OPEC+ - According to the IEA or, the International Energy Agency, the Organisation of Petroleum Crude Oiling nations (OPEC+) plus may expect a steep drop in demand as a result of a recent spike in Crude Oil output from nations such as the United States, Norway, and Guyana. Non-OPEC nations that produce Crude Oil are referred to as OPEC plus countries. Azerbaijan, Bahrain, Brunei, Kazakhstan, Malaysia, Mexico, Oman, Russia, South Sudan, and Sudan are among the OPEC plus nations.

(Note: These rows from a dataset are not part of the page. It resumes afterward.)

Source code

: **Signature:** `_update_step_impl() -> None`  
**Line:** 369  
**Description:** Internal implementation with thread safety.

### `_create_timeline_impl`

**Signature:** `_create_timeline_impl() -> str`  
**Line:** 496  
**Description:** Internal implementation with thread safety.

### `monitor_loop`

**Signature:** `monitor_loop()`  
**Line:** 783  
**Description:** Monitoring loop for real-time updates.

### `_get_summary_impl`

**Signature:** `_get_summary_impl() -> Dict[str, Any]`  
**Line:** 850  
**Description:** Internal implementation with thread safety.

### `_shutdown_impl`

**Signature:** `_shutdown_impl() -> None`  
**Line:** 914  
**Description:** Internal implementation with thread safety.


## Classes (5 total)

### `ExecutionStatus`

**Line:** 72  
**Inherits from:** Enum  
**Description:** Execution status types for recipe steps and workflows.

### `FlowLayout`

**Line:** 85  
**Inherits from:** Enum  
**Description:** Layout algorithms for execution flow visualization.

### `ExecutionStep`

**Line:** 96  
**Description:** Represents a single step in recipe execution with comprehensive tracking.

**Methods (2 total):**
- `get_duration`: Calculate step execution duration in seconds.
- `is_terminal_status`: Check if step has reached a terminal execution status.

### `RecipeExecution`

Windfall Taxes - are one-time charges designed to capture a portion of the government's share of super-normal profits achieved by oil producers and fuel crude oilers as a result of increased global crude prices. Windfall Tax is a higher tax applied by the government on particular industries when their earnings are unexpectedly large. The term "Windfall" refers to a sudden and unexpected surge in earnings. On the other hand, the term "tax" suggests a levy placed on this rapid revenue increase.
The Windfall Tax (or SAED) on domestically produced Crude Oil was reduced to zero when Crude Oil prices stabilised in March 2023, and the charge on diesel destined for Crude Oils was reduced to Rs 0.5 per litre in early April. The Windfall Tax was implemented for the first time on July 1, 2022, in response to a jump in oil prices during the Russia-Ukraine crisis. The action was also intended to alleviate a fuel shortage in the domestic market, as private refiners disregarded deliveries to domestic retail outlets while focusing on highly profitable Crude Oil markets. While the rise in SAED would raise government income, it will have an impact on the oil industry since it will require them to pay a greater tax on the sale of domestically produced crude.
Fact Check - State-owned OIL and ONGC produce around 77.5% of crude oil, while private enterprises produce approximately 22.5%. ONGC generated 16.8 million tonnes of India's total crude oil output of 25.4 million tonnes in FY23 to February 2023, while OIL produced 2.8 million tonnes. The Indian basket of crude oil prices peaked at $116 per barrel in June 2022 before falling to $78.54 per barrel in March 2023. However, it has climbed again to an average of $85.59/bbl in April 2023.